## Exercise details
Examine the entries and show every line in which the word "truncation" is found.

(Data for this exercise Opens)

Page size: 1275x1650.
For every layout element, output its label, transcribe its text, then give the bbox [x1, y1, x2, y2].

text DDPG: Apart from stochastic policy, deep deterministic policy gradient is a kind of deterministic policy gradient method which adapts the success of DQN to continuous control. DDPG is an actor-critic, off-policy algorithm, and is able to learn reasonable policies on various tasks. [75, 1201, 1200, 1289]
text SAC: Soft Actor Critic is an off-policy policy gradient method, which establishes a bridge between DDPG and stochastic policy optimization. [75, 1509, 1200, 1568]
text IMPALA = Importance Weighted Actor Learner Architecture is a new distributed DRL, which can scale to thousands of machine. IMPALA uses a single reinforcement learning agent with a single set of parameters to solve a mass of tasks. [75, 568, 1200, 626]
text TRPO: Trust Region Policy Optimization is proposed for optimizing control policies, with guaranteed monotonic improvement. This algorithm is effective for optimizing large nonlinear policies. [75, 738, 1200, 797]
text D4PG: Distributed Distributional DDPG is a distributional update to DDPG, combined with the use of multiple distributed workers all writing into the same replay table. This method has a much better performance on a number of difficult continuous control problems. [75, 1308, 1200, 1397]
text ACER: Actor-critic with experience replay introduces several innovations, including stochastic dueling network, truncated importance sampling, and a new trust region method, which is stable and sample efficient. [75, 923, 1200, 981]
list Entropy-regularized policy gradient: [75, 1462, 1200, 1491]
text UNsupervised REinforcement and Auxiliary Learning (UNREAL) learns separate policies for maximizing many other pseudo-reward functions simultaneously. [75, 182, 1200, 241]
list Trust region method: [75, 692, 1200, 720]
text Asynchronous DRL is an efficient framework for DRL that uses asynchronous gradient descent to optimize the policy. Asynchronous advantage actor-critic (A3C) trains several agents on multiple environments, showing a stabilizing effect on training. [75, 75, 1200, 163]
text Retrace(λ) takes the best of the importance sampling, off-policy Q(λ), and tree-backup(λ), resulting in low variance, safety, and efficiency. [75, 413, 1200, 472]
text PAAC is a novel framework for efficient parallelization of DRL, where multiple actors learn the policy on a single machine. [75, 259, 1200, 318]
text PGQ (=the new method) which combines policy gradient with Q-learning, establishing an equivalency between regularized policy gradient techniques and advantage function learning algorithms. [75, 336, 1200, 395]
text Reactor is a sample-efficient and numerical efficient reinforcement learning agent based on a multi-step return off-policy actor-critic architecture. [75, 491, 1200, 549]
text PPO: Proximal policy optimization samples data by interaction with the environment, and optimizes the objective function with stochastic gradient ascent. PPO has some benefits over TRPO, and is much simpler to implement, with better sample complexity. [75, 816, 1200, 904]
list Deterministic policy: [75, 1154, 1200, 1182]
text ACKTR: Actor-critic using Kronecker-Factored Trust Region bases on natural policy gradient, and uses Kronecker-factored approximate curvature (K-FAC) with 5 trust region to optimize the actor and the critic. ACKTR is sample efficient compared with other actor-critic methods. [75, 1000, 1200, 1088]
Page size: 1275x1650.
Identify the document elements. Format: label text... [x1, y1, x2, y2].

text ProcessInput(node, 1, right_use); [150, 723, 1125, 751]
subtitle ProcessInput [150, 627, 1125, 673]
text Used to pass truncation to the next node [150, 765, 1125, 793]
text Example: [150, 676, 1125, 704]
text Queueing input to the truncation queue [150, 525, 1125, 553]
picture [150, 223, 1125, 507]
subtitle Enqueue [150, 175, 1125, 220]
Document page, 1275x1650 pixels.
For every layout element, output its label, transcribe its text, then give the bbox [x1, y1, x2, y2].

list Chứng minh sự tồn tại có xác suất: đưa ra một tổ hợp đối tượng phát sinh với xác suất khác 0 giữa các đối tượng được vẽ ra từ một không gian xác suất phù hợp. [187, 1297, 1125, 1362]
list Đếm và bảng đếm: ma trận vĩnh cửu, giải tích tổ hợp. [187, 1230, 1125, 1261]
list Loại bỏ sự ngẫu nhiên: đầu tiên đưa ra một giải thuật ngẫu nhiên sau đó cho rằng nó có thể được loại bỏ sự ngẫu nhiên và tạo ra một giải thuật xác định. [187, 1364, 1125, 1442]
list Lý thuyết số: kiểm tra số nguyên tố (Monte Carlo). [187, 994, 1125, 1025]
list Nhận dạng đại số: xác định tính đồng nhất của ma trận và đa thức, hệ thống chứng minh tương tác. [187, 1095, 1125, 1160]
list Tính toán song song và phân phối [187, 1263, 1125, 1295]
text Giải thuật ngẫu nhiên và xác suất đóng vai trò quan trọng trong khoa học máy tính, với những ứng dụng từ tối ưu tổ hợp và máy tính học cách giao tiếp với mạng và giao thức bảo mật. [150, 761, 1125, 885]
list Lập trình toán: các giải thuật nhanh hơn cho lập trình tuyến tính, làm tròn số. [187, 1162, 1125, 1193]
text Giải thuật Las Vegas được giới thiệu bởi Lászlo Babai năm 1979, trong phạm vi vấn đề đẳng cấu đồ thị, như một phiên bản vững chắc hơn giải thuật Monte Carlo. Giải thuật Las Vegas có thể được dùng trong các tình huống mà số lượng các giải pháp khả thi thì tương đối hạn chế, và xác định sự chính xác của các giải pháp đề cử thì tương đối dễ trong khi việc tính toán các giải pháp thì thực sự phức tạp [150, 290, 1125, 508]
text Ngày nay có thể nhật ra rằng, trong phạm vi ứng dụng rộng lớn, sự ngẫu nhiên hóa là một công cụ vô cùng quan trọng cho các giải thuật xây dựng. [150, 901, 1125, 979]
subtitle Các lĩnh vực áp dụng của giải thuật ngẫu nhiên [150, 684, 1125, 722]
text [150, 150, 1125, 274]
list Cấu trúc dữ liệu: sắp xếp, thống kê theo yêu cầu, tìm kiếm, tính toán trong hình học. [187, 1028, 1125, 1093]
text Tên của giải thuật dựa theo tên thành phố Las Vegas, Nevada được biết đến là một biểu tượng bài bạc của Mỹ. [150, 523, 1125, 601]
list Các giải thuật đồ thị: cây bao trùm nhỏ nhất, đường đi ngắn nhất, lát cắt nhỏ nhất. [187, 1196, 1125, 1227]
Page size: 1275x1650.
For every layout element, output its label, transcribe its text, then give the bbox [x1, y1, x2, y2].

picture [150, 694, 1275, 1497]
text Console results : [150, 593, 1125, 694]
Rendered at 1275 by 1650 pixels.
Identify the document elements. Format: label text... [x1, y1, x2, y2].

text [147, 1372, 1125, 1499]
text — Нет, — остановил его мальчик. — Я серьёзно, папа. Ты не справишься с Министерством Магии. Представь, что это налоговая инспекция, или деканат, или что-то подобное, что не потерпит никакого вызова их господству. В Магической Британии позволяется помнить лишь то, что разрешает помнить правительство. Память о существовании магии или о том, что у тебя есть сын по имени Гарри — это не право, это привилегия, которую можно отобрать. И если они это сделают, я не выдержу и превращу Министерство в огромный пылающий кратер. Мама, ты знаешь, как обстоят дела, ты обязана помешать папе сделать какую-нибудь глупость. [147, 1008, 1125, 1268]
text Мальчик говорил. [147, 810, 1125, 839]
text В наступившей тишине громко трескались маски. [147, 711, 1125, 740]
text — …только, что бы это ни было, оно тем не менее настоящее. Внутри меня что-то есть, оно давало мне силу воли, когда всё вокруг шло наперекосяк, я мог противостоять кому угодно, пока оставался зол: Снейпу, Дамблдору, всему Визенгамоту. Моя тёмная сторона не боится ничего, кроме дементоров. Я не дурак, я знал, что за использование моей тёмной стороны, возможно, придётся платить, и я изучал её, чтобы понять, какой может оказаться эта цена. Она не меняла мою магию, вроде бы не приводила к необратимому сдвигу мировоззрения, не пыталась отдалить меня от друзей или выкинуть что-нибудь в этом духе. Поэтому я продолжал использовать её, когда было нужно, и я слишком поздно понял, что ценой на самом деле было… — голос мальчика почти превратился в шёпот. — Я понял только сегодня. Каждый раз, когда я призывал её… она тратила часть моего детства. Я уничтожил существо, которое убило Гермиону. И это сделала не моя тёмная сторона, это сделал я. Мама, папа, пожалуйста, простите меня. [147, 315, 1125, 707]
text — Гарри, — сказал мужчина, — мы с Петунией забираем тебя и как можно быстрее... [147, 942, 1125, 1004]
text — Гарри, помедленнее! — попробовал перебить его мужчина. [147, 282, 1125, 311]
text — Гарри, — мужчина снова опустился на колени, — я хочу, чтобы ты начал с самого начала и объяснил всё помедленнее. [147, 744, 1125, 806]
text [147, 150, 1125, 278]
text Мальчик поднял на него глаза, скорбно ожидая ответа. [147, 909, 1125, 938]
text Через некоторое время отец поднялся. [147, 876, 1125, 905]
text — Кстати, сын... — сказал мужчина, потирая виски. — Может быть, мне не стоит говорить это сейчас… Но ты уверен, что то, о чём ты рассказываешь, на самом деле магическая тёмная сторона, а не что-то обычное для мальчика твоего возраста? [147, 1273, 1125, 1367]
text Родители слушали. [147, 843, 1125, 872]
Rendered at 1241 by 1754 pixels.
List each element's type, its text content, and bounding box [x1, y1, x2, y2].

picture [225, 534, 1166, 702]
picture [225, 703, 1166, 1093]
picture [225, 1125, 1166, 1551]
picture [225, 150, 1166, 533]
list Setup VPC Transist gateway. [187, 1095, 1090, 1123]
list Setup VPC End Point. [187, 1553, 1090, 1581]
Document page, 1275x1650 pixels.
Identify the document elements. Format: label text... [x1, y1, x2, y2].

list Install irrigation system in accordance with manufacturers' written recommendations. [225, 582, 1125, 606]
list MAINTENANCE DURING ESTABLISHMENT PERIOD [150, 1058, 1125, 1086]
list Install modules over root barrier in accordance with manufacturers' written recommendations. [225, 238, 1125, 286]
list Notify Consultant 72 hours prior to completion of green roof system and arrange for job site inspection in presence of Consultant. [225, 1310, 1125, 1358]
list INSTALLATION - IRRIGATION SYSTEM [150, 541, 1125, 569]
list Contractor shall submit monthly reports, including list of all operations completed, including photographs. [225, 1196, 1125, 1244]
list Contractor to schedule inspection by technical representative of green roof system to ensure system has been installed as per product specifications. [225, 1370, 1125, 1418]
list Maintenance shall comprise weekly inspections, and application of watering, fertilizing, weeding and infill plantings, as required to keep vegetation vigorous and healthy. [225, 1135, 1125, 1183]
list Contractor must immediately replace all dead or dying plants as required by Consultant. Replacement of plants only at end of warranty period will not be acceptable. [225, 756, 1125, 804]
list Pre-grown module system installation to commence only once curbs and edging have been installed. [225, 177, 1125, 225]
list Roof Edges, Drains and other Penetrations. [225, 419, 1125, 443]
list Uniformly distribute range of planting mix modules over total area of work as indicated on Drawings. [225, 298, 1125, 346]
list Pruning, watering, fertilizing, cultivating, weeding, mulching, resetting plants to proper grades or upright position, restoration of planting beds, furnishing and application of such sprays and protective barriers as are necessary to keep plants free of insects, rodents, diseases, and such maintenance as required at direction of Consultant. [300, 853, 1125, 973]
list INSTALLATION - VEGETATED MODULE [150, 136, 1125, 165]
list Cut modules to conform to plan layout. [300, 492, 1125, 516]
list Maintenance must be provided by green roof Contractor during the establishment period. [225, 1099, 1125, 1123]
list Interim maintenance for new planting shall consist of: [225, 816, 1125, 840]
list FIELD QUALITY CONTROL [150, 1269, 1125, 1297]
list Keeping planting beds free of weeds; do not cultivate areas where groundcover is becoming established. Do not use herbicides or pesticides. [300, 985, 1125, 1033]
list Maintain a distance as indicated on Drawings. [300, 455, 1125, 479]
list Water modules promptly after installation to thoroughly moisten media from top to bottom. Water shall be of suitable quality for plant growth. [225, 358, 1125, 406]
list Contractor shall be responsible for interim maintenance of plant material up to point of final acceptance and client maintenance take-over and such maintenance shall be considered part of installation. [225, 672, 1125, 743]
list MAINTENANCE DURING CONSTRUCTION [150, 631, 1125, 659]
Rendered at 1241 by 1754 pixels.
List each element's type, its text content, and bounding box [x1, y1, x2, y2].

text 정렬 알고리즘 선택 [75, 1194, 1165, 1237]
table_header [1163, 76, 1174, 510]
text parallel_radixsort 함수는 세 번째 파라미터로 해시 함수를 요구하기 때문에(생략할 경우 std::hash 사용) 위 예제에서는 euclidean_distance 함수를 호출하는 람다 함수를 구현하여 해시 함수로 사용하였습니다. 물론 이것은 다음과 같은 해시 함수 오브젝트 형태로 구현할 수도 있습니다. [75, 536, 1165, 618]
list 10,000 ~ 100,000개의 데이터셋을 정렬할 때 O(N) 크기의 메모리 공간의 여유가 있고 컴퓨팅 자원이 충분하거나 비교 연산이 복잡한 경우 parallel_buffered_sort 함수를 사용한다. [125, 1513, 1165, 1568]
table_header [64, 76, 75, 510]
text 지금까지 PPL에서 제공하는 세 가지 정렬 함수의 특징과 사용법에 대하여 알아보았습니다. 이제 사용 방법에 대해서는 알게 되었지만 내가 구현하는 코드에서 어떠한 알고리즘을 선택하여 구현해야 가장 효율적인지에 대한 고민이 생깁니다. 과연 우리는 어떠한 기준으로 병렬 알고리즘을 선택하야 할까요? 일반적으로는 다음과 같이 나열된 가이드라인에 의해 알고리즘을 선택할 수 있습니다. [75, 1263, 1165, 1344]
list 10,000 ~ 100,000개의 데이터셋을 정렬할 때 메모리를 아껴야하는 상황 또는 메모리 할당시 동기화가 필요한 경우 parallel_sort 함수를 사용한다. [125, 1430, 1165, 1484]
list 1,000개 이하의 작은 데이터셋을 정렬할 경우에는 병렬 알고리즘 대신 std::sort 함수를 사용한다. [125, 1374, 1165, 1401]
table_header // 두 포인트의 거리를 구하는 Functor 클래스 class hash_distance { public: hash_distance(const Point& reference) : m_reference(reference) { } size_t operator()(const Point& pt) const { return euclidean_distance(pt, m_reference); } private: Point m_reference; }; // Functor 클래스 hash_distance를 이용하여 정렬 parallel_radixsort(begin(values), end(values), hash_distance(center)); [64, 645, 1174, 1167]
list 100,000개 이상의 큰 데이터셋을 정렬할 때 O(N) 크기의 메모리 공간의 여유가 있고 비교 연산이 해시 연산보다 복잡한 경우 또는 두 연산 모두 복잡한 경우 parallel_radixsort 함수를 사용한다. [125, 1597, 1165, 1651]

(Data for this exercise Closes)

## Exercise result
text Used to pass truncation to the next node [150, 765, 1125, 793]
text Queueing input to the truncation queue [150, 525, 1125, 553]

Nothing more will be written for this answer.